Unrestricted global data flows are critical to the health of e-commerce, said eBay Executive Director-Global Public Policy Lab Brian Bieron, testifying Wednesday before the House Subcommittee on Commerce, Manufacturing and Trade (http://1.usa.gov/1qZmcZr). “Government restrictions on where companies can process data “would greatly limit the many benefits of the Internet,” Bieron said, in prepared remarks. “Imposing data localization requirements on Internet-enabled businesses is problematic from both an economic and security perspective.” Bieron said the problem is not remote. “Localization barriers are actually proliferating most among some of the larger and more developed countries,” he said. “G20 countries are responsible for 65 percent of the protectionist measures, and at the same time, they are also the countries which are the worst affected by protectionism.” Subcommittee Chairman Lee Terry, R-Neb., said in his opening statement “the European Commission, for example, has argued that localization of data could be a way to promote domestic industry and create jobs” (http://1.usa.gov/1uHO4T7).
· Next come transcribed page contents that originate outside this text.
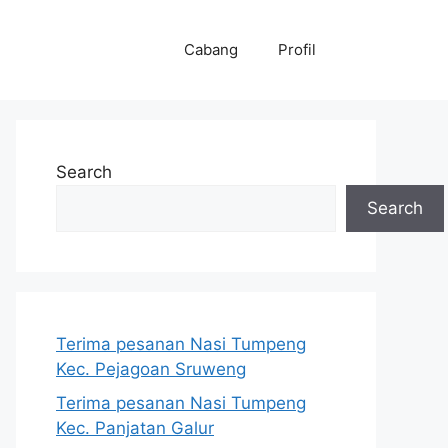
Cabang
Profil
Search
Search
Terima pesanan Nasi Tumpeng
Kec. Pejagoan Sruweng
Terima pesanan Nasi Tumpeng
Kec. Panjatan Galur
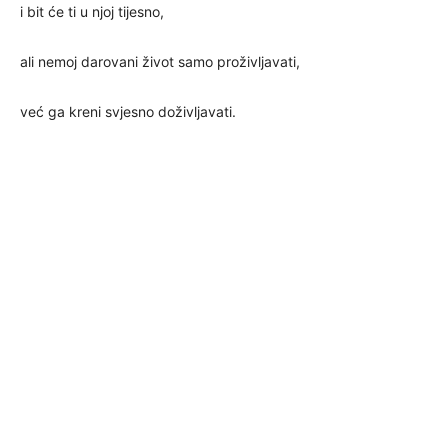
i bit će ti u njoj tijesno,
ali nemoj darovani život samo proživljavati,
već ga kreni svjesno doživljavati.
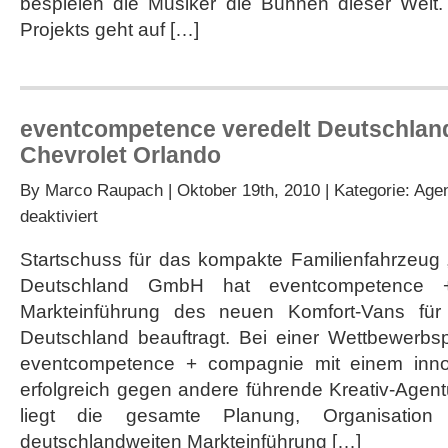
bespielen die Musiker die Bühnen dieser Welt
Projekts geht auf […]
eventcompetence veredelt Deutschlan
Chevrolet Orlando
By
Marco Raupach
| Oktober 19th, 2010 | Kategorie:
Agen
für
deaktiviert
eventcompetence
veredelt
Startschuss für das kompakte Familienfahrzeug 
Deutschlandpremiere
Deutschland GmbH hat eventcompetence 
des
Chevrolet
Markteinführung des neuen Komfort-Vans für d
Orlando
Deutschland beauftragt. Bei einer Wettbewerbsp
eventcompetence + compagnie mit einem inno
erfolgreich gegen andere führende Kreativ-Agen
liegt die gesamte Planung, Organisatio
deutschlandweiten Markteinführung […]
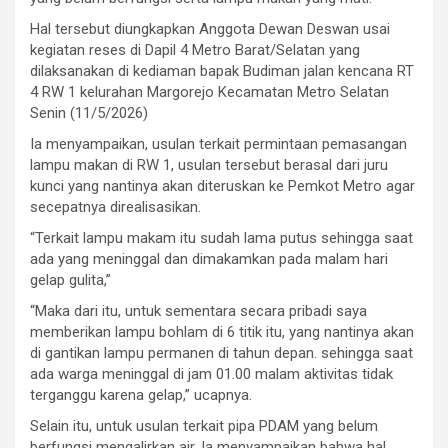
Hal tersebut diungkapkan Anggota Dewan Deswan usai
kegiatan reses di Dapil 4 Metro Barat/Selatan yang
dilaksanakan di kediaman bapak Budiman jalan kencana RT
4 RW 1 kelurahan Margorejo Kecamatan Metro Selatan
Senin (11/5/2026)
Ia menyampaikan, usulan terkait permintaan pemasangan
lampu makan di RW 1, usulan tersebut berasal dari juru
kunci yang nantinya akan diteruskan ke Pemkot Metro agar
secepatnya direalisasikan.
“Terkait lampu makam itu sudah lama putus sehingga saat
ada yang meninggal dan dimakamkan pada malam hari
gelap gulita,”
“Maka dari itu, untuk sementara secara pribadi saya
memberikan lampu bohlam di 6 titik itu, yang nantinya akan
di gantikan lampu permanen di tahun depan. sehingga saat
ada warga meninggal di jam 01.00 malam aktivitas tidak
terganggu karena gelap,” ucapnya.
Selain itu, untuk usulan terkait pipa PDAM yang belum
berfungsi mengalirkan air. Ia menyampaikan bahwa hal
The hearing was to discuss the role of cross-border data flows in the ongoing negotiations for the Trans-Pacific Partnership, Trade in Services Agreement, Transatlantic Trade and Investment Partnership and U.S.-EU safe harbor agreement, said a background memo (http://1.usa.gov/1r1GJLJ). “I am hopeful that Congress can send a unified message to current and future trading partners that trade barriers will not be tolerated, and that we will protect our economic interest in data flows,” Terry said.
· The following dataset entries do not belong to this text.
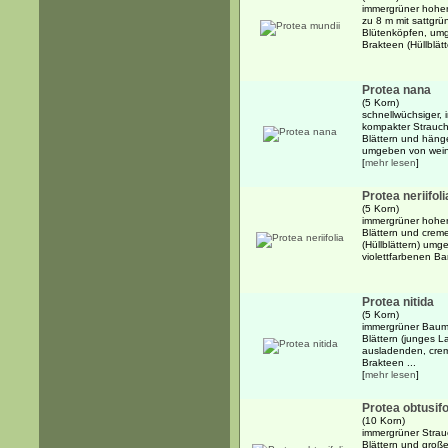
immergrüner hoher
zu 8 m mit sattgrü
Blütenköpfen, um
Brakteen (Hüllblätt
Protea nana
(5 Korn)
schnellwüchsiger, i
kompakter Strauch 
Blättern und häng
umgeben von weinr
[
mehr lesen
]
Protea neriifoli
(5 Korn)
immergrüner hoher 
Blättern und crem
(Hüllblättern) um
violettfarbenen Ba
Protea nitida
(5 Korn)
immergrüner Baum b
Blättern (junges L
ausladenden, cre
Brakteen ...
[
mehr lesen
]
Protea obtusifo
(10 Korn)
immergrüner Strauc
Blättern und große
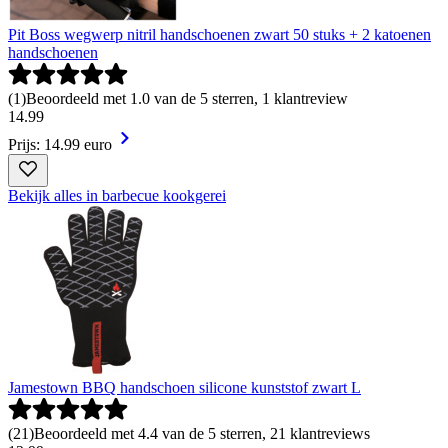
Pit Boss wegwerp nitril handschoenen zwart 50 stuks + 2 katoenen
handschoenen
(
1
)
Beoordeeld met 1.0 van de 5 sterren, 1 klantreview
14
.
99
Prijs: 14.99 euro
Bekijk alles in barbecue kookgerei
Jamestown BBQ handschoen silicone kunststof zwart L
(
21
)
Beoordeeld met 4.4 van de 5 sterren, 21 klantreviews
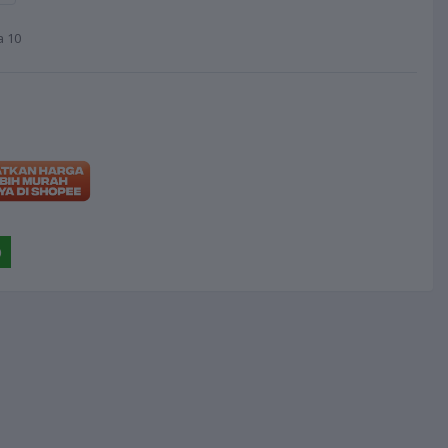
ia
10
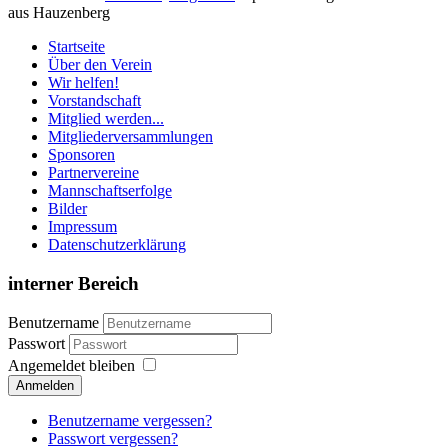
aus Hauzenberg
Startseite
Über den Verein
Wir helfen!
Vorstandschaft
Mitglied werden...
Mitgliederversammlungen
Sponsoren
Partnervereine
Mannschaftserfolge
Bilder
Impressum
Datenschutzerklärung
interner Bereich
Benutzername
Passwort
Angemeldet bleiben
Anmelden
Benutzername vergessen?
Passwort vergessen?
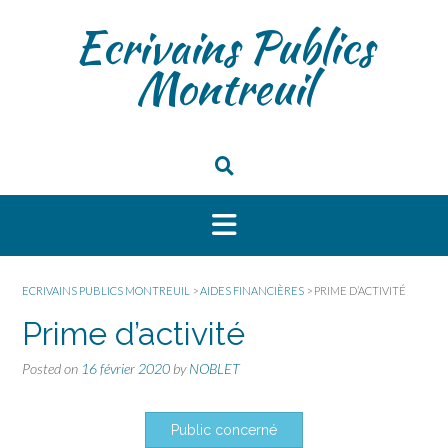
Ecrivains Publics
Montreuil
ECRIVAINS PUBLICS MONTREUIL
>
AIDES FINANCIÈRES
>
PRIME D’ACTIVITÉ
Prime d’activité
Posted on
16 février 2020
by
NOBLET
Public concerné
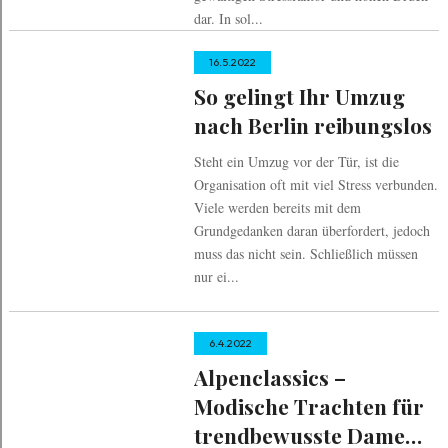
dar. In sol...
16.5.2022
So gelingt Ihr Umzug
nach Berlin reibungslos
Steht ein Umzug vor der Tür, ist die
Organisation oft mit viel Stress verbunden.
Viele werden bereits mit dem
Grundgedanken daran überfordert, jedoch
muss das nicht sein. Schließlich müssen
nur ei...
6.4.2022
Alpenclassics –
Modische Trachten für
trendbewusste Damen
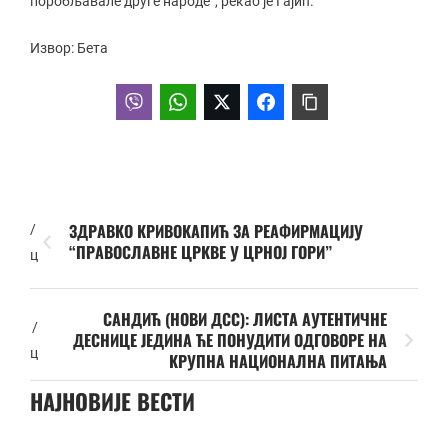
поробљавале друге народе“, рекао је Гајић.
Извор: Бета
ЗДРАВКО КРИВОКАПИЋ ЗА РЕАФИРМАЦИЈУ
/
“ПРАВОСЛАВНЕ ЦРКВЕ У ЦРНОЈ ГОРИ”
ц
САНДИЋ (НОВИ ДСС): ЛИСТА АУТЕНТИЧНЕ
/
ДЕСНИЦЕ ЈЕДИНА ЋЕ ПОНУДИТИ ОДГОВОРЕ НА
ц
КРУПНА НАЦИОНАЛНА ПИТАЊА
НАЈНОВИЈЕ ВЕСТИ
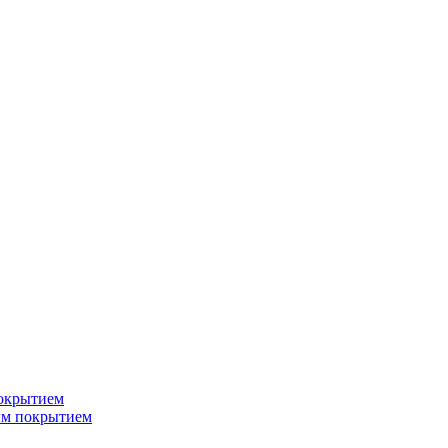
окрытием
ым покрытием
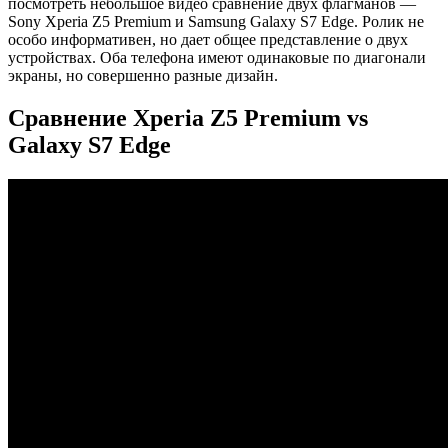
посмотреть небольшое видео сравнение двух флагманов —
Sony Xperia Z5 Premium и Samsung Galaxy S7 Edge. Ролик не
особо информативен, но дает общее представление о двух
устройствах. Оба телефона имеют одинаковые по диагонали
экраны, но совершенно разные дизайн.
Сравнение Xperia Z5 Premium vs
Galaxy S7 Edge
The FCC should craft net neutrality rules that “encourage investment in abundant bandwidth,” but allowing paid prioritization could “create incentives for providers to maintain scarcity and congestion on their networks, in order to sell services,” Google executives told Commissioner Jessica Rosenworcel and aide David Goldman. Google Fiber’s deployment “suggests that it is both workable and economically desirable to manage a broadband network without prioritization and consistent with open Internet principles,” Google said at the meeting in Mountain View, California, where the company is based, recounted a filing posted Tuesday to docket 14-28 (http://bit.ly/1u1bHY4). Company attendees included Craig Barratt, senior vice president-access and energy. Communications Act Title II is a “flexible, light-touch approach for the preservation of open communications networks,” Free Press said in net neutrality reply comments (http://bit.ly/1ASdX2E). Common-carrier principles are “perfectly suited and absolutely necessary to maintaining nondiscrimination principles and nondiscriminatory outcomes” for all telecom services, “not just those delivered on copper telephone wires,” the group said. The FCC has “tremendous ability to tailor Title II,” and “extraordinary power to forbear not only from its own rules, but even from statutes and congressional acts themselves.” Section 706 “will not work for the protections contemplated,” Free Press said. Some want a Section 706 approach, as other replies to the net neutrality NPRM showed (WID Sept 17 p4).